■ **REQUIREMENT**:
Transcribe the entries word for word, from their first line up to and including the line that contains "gebruik maakt van een meer traditionele".

(Recorded data)
● ● ● ● ●

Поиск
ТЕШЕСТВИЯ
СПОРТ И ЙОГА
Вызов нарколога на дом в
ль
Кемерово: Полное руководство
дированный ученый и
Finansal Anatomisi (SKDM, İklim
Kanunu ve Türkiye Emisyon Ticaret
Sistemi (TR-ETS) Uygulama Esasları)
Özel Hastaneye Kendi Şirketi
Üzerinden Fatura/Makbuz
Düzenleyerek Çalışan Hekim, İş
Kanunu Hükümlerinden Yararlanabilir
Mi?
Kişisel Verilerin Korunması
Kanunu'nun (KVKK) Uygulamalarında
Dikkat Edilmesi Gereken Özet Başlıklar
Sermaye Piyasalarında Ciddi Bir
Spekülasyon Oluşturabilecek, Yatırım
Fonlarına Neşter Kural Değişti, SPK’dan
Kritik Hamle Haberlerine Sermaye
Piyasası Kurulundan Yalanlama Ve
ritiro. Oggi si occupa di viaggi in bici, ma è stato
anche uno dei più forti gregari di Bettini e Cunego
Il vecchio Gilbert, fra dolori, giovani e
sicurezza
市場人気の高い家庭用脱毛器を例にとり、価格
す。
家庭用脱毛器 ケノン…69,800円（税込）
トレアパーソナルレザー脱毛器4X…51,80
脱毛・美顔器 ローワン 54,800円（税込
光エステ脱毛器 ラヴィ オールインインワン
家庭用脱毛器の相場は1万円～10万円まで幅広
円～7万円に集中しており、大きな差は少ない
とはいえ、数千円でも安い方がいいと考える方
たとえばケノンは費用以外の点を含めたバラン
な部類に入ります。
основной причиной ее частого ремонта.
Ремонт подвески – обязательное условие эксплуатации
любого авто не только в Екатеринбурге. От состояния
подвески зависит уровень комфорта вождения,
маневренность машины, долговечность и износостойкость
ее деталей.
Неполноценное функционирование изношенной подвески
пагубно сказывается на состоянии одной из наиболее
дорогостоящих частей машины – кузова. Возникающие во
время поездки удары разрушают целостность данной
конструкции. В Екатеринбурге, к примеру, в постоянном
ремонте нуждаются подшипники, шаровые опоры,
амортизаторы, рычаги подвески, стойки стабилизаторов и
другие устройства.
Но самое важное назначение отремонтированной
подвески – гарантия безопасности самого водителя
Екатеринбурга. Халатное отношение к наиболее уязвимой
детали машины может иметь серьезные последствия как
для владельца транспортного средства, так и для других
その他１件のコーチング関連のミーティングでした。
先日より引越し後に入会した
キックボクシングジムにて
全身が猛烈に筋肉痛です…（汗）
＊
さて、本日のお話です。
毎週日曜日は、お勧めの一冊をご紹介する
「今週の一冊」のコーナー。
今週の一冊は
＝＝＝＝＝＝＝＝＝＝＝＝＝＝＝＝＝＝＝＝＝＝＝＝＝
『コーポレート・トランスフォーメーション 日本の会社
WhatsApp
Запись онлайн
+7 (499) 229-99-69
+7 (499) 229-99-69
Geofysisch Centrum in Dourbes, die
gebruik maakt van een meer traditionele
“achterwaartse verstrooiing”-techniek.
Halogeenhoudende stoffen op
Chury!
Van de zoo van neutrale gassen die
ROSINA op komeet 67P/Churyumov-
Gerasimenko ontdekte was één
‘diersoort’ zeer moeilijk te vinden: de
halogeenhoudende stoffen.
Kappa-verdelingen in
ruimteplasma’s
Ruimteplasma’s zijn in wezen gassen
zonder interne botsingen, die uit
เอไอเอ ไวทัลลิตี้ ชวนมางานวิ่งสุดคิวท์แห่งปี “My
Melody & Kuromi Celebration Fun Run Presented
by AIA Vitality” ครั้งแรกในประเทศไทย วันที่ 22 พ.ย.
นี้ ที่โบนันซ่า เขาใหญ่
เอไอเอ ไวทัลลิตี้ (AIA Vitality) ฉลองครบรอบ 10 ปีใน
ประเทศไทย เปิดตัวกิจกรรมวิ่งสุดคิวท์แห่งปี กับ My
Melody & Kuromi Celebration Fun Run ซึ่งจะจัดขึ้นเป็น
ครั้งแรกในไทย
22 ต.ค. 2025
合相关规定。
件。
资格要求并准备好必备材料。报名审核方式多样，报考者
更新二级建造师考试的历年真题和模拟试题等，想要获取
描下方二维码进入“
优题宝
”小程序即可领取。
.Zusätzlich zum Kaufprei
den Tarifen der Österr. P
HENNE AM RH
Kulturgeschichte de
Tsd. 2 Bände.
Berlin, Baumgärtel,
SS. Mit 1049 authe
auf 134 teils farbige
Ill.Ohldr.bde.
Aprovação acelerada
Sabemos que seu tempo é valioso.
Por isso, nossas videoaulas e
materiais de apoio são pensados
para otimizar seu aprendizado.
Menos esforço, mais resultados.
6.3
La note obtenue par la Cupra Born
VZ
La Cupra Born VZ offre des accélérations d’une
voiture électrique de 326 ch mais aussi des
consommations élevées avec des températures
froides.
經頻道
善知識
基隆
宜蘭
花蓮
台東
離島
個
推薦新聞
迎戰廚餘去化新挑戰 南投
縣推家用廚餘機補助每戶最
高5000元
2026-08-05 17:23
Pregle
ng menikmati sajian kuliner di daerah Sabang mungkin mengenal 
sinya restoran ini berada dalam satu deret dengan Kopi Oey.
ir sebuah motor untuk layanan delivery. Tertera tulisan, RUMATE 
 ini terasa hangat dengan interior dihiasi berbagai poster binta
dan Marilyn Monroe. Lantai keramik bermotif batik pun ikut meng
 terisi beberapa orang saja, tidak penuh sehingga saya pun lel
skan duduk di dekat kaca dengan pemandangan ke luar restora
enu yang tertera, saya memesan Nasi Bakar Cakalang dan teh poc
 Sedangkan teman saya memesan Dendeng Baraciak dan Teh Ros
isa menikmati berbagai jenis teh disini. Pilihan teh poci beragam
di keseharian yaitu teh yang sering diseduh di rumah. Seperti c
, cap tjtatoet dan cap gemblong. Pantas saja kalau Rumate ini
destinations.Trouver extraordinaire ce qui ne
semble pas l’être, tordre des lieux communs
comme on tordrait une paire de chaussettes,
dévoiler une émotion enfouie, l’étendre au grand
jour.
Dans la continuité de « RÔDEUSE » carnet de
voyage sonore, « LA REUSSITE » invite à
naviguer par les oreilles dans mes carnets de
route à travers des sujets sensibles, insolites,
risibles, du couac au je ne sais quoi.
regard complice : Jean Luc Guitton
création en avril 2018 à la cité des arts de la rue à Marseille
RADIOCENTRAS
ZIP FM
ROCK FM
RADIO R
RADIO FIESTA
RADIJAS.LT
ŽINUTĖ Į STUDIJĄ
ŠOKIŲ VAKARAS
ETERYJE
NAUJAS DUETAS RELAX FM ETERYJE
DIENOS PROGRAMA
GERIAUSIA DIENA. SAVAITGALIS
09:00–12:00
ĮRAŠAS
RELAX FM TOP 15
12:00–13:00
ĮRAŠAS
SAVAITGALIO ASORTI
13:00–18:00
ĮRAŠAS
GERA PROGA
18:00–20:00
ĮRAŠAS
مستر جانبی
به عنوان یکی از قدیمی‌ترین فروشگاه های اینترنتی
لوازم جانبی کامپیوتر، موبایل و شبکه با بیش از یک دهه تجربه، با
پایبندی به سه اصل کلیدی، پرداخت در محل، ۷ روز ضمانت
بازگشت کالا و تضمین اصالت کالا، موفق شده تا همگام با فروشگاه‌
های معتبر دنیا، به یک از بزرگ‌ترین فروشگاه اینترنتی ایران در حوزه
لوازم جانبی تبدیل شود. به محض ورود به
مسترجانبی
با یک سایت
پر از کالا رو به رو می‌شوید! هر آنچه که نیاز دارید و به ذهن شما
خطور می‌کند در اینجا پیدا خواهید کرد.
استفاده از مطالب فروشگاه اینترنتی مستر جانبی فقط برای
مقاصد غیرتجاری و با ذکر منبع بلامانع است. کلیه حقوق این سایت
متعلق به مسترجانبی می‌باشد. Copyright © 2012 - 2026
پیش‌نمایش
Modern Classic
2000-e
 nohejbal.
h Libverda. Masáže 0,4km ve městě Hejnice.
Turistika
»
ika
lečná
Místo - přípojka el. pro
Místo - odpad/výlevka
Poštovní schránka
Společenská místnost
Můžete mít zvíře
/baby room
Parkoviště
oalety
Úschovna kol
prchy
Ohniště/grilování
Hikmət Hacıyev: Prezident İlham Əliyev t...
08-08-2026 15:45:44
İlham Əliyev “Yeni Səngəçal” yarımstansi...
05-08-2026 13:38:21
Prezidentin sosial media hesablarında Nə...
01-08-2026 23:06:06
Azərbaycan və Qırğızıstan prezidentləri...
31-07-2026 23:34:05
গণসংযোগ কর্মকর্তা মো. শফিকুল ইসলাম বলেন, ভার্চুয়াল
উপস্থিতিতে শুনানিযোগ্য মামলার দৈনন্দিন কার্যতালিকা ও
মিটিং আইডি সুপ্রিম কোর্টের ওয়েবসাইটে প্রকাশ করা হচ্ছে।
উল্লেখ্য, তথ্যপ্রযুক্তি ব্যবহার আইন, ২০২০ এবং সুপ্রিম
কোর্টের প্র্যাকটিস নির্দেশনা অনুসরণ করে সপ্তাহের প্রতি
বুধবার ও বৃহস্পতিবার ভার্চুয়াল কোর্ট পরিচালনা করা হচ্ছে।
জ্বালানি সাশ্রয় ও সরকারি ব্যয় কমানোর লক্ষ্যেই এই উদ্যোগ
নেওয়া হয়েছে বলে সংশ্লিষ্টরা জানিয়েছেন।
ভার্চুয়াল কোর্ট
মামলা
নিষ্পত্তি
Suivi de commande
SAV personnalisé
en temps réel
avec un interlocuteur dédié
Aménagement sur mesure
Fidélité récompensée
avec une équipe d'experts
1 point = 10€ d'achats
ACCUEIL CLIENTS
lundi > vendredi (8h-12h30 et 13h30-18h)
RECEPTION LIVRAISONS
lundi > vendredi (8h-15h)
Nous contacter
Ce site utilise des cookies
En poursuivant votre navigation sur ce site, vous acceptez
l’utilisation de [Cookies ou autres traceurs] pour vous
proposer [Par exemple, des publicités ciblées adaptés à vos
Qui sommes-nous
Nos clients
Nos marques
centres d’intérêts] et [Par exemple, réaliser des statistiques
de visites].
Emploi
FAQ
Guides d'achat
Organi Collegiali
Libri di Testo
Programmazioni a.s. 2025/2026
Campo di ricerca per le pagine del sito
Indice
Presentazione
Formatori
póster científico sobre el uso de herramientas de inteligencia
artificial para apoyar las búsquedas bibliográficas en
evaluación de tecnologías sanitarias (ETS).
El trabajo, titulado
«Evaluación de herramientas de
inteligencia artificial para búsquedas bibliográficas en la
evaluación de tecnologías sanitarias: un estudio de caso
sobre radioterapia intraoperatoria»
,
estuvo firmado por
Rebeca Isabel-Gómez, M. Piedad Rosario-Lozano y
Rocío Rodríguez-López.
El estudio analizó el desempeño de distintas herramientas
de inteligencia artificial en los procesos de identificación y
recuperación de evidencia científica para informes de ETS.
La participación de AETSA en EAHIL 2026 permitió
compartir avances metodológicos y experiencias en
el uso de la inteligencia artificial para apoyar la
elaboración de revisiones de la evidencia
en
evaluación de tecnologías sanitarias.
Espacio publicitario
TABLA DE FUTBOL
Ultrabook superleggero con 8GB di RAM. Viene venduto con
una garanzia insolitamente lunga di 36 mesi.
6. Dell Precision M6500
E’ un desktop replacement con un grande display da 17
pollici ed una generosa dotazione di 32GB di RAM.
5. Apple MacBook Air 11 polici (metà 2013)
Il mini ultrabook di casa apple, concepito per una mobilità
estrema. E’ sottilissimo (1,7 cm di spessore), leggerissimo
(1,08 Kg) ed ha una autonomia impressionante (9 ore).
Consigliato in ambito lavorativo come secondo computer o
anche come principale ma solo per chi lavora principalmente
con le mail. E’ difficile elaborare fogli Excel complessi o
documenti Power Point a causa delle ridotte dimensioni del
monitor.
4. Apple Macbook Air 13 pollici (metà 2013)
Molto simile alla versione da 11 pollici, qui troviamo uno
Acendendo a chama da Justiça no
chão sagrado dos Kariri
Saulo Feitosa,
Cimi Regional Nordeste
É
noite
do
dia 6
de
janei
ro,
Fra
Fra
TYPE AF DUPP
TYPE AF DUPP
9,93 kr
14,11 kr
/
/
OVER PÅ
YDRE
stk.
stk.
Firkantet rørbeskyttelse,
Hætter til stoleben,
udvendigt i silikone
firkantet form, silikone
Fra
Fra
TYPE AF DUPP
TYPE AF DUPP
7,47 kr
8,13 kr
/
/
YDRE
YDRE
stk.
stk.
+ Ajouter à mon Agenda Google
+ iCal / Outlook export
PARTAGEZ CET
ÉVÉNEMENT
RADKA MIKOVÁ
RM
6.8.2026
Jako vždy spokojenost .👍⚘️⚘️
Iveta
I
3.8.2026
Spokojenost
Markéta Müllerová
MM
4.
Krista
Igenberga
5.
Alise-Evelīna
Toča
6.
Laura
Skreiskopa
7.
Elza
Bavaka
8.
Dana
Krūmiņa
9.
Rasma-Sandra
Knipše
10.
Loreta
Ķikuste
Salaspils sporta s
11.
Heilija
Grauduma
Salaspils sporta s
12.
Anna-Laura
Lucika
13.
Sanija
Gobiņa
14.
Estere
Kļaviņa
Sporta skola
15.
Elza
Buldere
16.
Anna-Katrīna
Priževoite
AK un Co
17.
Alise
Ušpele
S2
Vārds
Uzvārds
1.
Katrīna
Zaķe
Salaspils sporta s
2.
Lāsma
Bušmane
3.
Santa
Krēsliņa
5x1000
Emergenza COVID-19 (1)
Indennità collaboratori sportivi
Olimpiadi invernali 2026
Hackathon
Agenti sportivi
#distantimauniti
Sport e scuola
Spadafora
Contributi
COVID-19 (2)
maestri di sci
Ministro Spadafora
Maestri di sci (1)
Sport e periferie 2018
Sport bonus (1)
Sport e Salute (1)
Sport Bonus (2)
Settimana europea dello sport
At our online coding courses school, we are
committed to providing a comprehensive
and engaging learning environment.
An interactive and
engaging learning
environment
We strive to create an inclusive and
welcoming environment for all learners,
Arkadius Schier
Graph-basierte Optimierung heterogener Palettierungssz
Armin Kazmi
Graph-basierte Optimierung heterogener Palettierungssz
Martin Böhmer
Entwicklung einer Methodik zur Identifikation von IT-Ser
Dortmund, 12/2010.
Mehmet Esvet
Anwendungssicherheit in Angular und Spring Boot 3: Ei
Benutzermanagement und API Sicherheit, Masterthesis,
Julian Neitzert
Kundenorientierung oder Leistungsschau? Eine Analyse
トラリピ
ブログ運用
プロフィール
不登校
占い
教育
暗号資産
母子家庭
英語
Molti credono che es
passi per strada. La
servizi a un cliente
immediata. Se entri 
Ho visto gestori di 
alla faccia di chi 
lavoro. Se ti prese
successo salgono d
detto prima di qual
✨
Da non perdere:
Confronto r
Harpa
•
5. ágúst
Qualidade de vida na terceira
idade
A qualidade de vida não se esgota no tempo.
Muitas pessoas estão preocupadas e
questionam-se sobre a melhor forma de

● ● ● ● ●

■ **RESULT OF THIS EXERCISE**:
Поиск
ТЕШЕСТВИЯ
СПОРТ И ЙОГА
Вызов нарколога на дом в
ль
Кемерово: Полное руководство
дированный ученый и
Finansal Anatomisi (SKDM, İklim
Kanunu ve Türkiye Emisyon Ticaret
Sistemi (TR-ETS) Uygulama Esasları)
Özel Hastaneye Kendi Şirketi
Üzerinden Fatura/Makbuz
Düzenleyerek Çalışan Hekim, İş
Kanunu Hükümlerinden Yararlanabilir
Mi?
Kişisel Verilerin Korunması
Kanunu'nun (KVKK) Uygulamalarında
Dikkat Edilmesi Gereken Özet Başlıklar
Sermaye Piyasalarında Ciddi Bir
Spekülasyon Oluşturabilecek, Yatırım
Fonlarına Neşter Kural Değişti, SPK’dan
Kritik Hamle Haberlerine Sermaye
Piyasası Kurulundan Yalanlama Ve
ritiro. Oggi si occupa di viaggi in bici, ma è stato
anche uno dei più forti gregari di Bettini e Cunego
Il vecchio Gilbert, fra dolori, giovani e
sicurezza
市場人気の高い家庭用脱毛器を例にとり、価格
す。
家庭用脱毛器 ケノン…69,800円（税込）
トレアパーソナルレザー脱毛器4X…51,80
脱毛・美顔器 ローワン 54,800円（税込
光エステ脱毛器 ラヴィ オールインインワン
家庭用脱毛器の相場は1万円～10万円まで幅広
円～7万円に集中しており、大きな差は少ない
とはいえ、数千円でも安い方がいいと考える方
たとえばケノンは費用以外の点を含めたバラン
な部類に入ります。
основной причиной ее частого ремонта.
Ремонт подвески – обязательное условие эксплуатации
любого авто не только в Екатеринбурге. От состояния
подвески зависит уровень комфорта вождения,
маневренность машины, долговечность и износостойкость
ее деталей.
Неполноценное функционирование изношенной подвески
пагубно сказывается на состоянии одной из наиболее
дорогостоящих частей машины – кузова. Возникающие во
время поездки удары разрушают целостность данной
конструкции. В Екатеринбурге, к примеру, в постоянном
ремонте нуждаются подшипники, шаровые опоры,
амортизаторы, рычаги подвески, стойки стабилизаторов и
другие устройства.
Но самое важное назначение отремонтированной
подвески – гарантия безопасности самого водителя
Екатеринбурга. Халатное отношение к наиболее уязвимой
детали машины может иметь серьезные последствия как
для владельца транспортного средства, так и для других
その他１件のコーチング関連のミーティングでした。
先日より引越し後に入会した
キックボクシングジムにて
全身が猛烈に筋肉痛です…（汗）
＊
さて、本日のお話です。
毎週日曜日は、お勧めの一冊をご紹介する
「今週の一冊」のコーナー。
今週の一冊は
＝＝＝＝＝＝＝＝＝＝＝＝＝＝＝＝＝＝＝＝＝＝＝＝＝
『コーポレート・トランスフォーメーション 日本の会社
WhatsApp
Запись онлайн
+7 (499) 229-99-69
+7 (499) 229-99-69
Geofysisch Centrum in Dourbes, die
gebruik maakt van een meer traditionele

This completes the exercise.